Il en est sans nul doute de même dans d’autres régions du ciel, où jusqu’à présent, nous n’avons pu reconnaître aucune nébuleuse. Il nous parait que la cause doit en être cherchée dans le trop petit nombre des particules chargées d’électricité qui circulent dans ces régions. Une raison analogue explique sans doute aussi la variabilité de quelques nébuleuses qui, jusqu’à présent, a semblé particulièrement énigmatique.


  1. Le principal effet de la lune sur notre globe est de produire les marées. Autrement sa position n’a que très peu d’importance en ce qui concerne la pression atmosphérique, les phénomènes électriques de l’atmosphère ou ceux du magnétisme terrestre. L’influence des étoiles est absolument insensible.

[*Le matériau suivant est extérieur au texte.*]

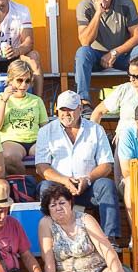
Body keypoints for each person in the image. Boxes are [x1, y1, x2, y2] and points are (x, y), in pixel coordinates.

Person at [34, 91, 120, 241]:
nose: (66, 114)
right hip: (59, 187)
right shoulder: (45, 131)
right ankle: (49, 238)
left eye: (71, 109)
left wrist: (87, 179)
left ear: (80, 108)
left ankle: (110, 239)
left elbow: (106, 165)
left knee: (106, 185)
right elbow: (41, 167)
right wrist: (64, 180)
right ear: (56, 110)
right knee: (45, 187)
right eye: (62, 109)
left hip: (88, 186)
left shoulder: (96, 129)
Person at [74, 0, 138, 106]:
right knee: (82, 52)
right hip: (97, 57)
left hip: (122, 55)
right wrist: (98, 13)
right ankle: (84, 101)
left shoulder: (126, 3)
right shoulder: (85, 6)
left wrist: (114, 52)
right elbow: (85, 41)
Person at [0, 60, 48, 174]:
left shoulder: (36, 100)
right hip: (11, 141)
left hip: (35, 140)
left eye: (27, 81)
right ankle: (26, 184)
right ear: (10, 80)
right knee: (8, 157)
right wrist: (4, 101)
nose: (24, 85)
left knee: (51, 153)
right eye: (19, 80)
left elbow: (45, 128)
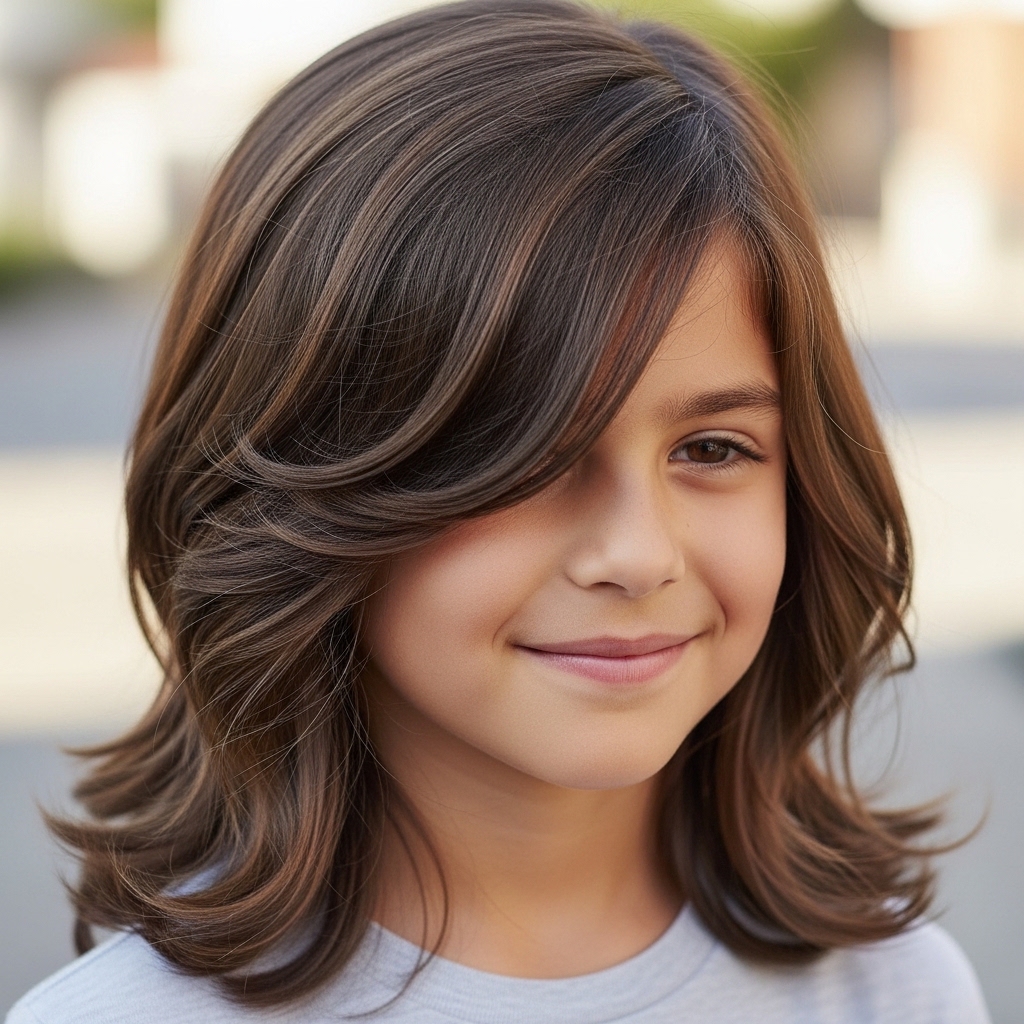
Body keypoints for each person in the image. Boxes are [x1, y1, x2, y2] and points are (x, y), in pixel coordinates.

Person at [7, 1, 991, 1021]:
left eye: (711, 448)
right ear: (301, 470)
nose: (637, 554)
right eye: (531, 455)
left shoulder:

  2. Un centimètre cube d’eau contient 470 billions de gouttelettes semblables, tandis que le nombre de ses molécules est de 90 millions. Il existe probablement des formes qui sont plus petites encore que ces gouttelettes. À comparer les recherches de E. Raehlmann, de N. Gaidukow, et d’autres sur les ultramicroorganismes.
  3. Tout récemment, Laby a étendu ses recherches à d’autres vapeurs que celle d’eau, par exemple à l’alcool et aux acides organiques. Il a trouvé que pour elles ce sont les ions positifs qui ont le plus grand effet condensateur. Pour ce qui va suivre, il peut être à peu près indifférent quels ions ont le plus grand effet condensateur des vapeurs dans l’atmosphère solaire. Toutefois les phénomènes des aurores et de l’électricité atmosphérique tendent à prouver que pour elles les ions les plus effectifs sont négatifs. C’est ce que nous avons supposé.
  4. Un gramme d’hydrogène contient environ 1024 atomes, correspondants à 1027 électrons.